ARTICLE.
* * *
Sunday, November 29, 2009

"The Widow's God Will Avenge The Wrong" The Strange Case of Albert E. Saviers, Alias Captain Kirk Part II

By August 1863, Albert Saviers was back in Wyandotte. He had spent most, if not all of July, under arrest at Fort Leavenworth. On 8 August, the Wyandotte Commerical Gazette reported that "Saviers was forced to hide in a field while his father, mother and a black man held off Confederate bushwhackers attacking the 'Junction House.'" On 12 September, the same newspaper wrote that, "Captain M. Saviers and Lieut Al Saviers [were] recruiting a company for the 15th Ks. Vol. Cav. It is unnecessary where they are known, to speak of the fighting qualities of Al or his father. The old gentleman, a few weeks ago, defended his own residence (the Junction House) and beat off twenty Bushwhackers, singlehanded and Al has slain more rebels than an active man could shake a stick at in a week."

On 23 Feburary, 1864, Saviers and several other men raided the home of Baptist Minister Reuben Alexander in Holt County, Missouri. The home was located near the town of Oregon. A few days after the assault on the Alexander home, United States Detective James A. Pickett captured Saviers and Charles Bradshaw in Brown County, Kansas.

In early March, Saviers and Bradshaw were brought before a military tribunal at St. Joseph, Missouri. They were charged with robbery, assault with intent to kill and arson, all in connection with the raid on Alexander's home. The minister's wife, Julia Alexander testified at the trial:

"Questioned by Judge Advocate [Colonel John Scott] Do you know them or either of them by name?"

"Answer: The one in the black whiskers, (pointing to defendant Saviers) called himself Capt. Kirk. (In his testimony Reuben Alexander stated that Saviers called himself "Lieut. Kirk)."

"Questioned by Judge Advocate: Were there any others concerned in the outrages spoken of except the two prisoners?"

"Answer: There was a third one present who did not say as much as the prisoners, but helped them and did all they told him and helped search the house. The red [-] whiskered prisoner (alluding to Charles Bradshaw), guarded Mr. Alexander while the other two went and searched the upper part of the house..."

More in Part III

The Strange Case of Albert E. Saviers, Alias Captain Kirk Part 1

In William E. Connelly's list of the original thirteen Kansas Red Legs the name Al Saviors appears. His real name was Albert E. Saviers. He was born in 1842 and in 1857 was living south of Argentine in Wyandotte County, Kansas. According to his own statement his "residence in Kansas, was Shawneetown or rather three miles from Shawneetown on the road leading from Kansas City to Shawneetown. That prior to my enlistment I resided with my father[,] Milton Saviers[,] a farmer and also a carpenter by trade and under him I learned my trade as carpenter." The Wyandotte Commercial Gazette reported on 18 July, 1861, on Fourth of July festivities held at Milton Saviers "at the junction of Shawnee, Wyandotte, and Kansas City roads..." When the war broke out Albert enlisted in Company G, Cass County Mounted Missouri Home Guards. This company was later attached to the 9th Kansas Volunteers. On 5 Febuary, 1862, Saviers was mustered out of Company H, 9th Kansas Volunteers.
* * *
WORKING DATA.
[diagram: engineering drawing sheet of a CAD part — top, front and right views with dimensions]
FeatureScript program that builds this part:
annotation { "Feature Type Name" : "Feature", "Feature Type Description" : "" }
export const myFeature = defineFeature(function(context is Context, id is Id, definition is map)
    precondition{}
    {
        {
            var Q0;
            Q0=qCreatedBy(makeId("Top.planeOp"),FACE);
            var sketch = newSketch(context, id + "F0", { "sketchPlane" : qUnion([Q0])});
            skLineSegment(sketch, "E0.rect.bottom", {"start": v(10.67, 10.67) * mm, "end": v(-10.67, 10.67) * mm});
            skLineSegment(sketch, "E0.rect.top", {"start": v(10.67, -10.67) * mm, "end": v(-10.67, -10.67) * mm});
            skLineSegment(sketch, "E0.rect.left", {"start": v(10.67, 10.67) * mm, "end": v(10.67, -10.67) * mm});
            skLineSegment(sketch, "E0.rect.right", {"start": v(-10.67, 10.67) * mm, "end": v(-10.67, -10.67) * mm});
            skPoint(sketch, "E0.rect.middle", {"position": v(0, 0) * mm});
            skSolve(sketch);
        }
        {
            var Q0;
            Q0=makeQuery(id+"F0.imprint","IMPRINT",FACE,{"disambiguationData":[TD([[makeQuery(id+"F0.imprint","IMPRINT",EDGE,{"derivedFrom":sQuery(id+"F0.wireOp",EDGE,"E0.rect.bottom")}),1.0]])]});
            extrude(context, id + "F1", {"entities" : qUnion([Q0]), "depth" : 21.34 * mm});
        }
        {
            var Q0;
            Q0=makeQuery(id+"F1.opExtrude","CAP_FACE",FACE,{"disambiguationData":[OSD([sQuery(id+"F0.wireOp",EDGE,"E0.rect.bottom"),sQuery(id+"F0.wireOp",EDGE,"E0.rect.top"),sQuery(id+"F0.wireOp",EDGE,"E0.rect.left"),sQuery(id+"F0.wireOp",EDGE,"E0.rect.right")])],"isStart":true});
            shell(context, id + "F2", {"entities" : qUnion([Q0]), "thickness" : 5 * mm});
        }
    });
* * *
ACTIONS TO TAKE.
1) Return the passage of the Saviers article that begins at the words "On 23 Feburary, 1864, Saviers" and stops after "Brown County, Kansas.".
2) Please edit the rows from their first line through the line containing "var sketch = newSketch(context, id", swapping "myFeature" for "boxFeature" and changing nothing else. Give back only those lines.
The Saviers article has no connection to the rows.

SOLUTION LIST.
1)
On 23 Feburary, 1864, Saviers and several other men raided the home of Baptist Minister Reuben Alexander in Holt County, Missouri. The home was located near the town of Oregon. A few days after the assault on the Alexander home, United States Detective James A. Pickett captured Saviers and Charles Bradshaw in Brown County, Kansas.

2)
[diagram: engineering drawing sheet of a CAD part — top, front and right views with dimensions]
FeatureScript program that builds this part:
annotation { "Feature Type Name" : "Feature", "Feature Type Description" : "" }
export const boxFeature = defineFeature(function(context is Context, id is Id, definition is map)
    precondition{}
    {
        {
            var Q0;
            Q0=qCreatedBy(makeId("Top.planeOp"),FACE);
            var sketch = newSketch(context, id + "F0", { "sketchPlane" : qUnion([Q0])});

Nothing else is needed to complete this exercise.